The European Pillar of Social Rights (EPSR) is the Commission’s flagship initiative to achieve the objective of a ‘social triple-A’ for the European Union. First introduced in the 2015 State of the Union address, the Pillar has become a reality in the EU legal and policy framework in April 2017, with the presentation of a package of acts and documents forming its backbone. In November 2017, the EPSR has been officially recognised by the EU institutions by means of an Interinstitutional Proclamation.

The future of this initiative seems to be primarily bound to its capacity to steer Member States’ policies through the mechanism of the European Semester. As the cornerstone of the post-crisis regime of economic policy coordination in the EU, the Semester has been criticized in the academic debate for its role in the subordination of social goals to fiscal and macroeconomic imperatives and the stranglehold of economic-oriented policy actors on the process.

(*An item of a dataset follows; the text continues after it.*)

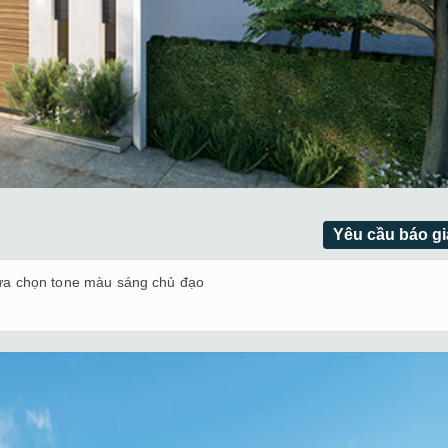
Yêu cầu báo gi
ựa chọn tone màu sáng chủ đạo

The need to rebalance the economic and social dimensions of the Semester was also explicitly included by the Commission amongst the EPSR’s declared objectives.

Within the current debate over the scope and standing of the European Pillar of Social rights, this paper aims to examine how the EPSR can contribute to the rebalancing of the Semester towards social policy objectives. To this end, the paper conducts an in-depth qualitative analysis of the contents of the Semester 2018 and compares such contents to those of the previous years. Moreover, the FEPS YAN working group rely on fourteen interviews with key decision-makers and policy officials in order to determine the impact of the EPSR on the actual functioning of the policy-making procedures within the Semester.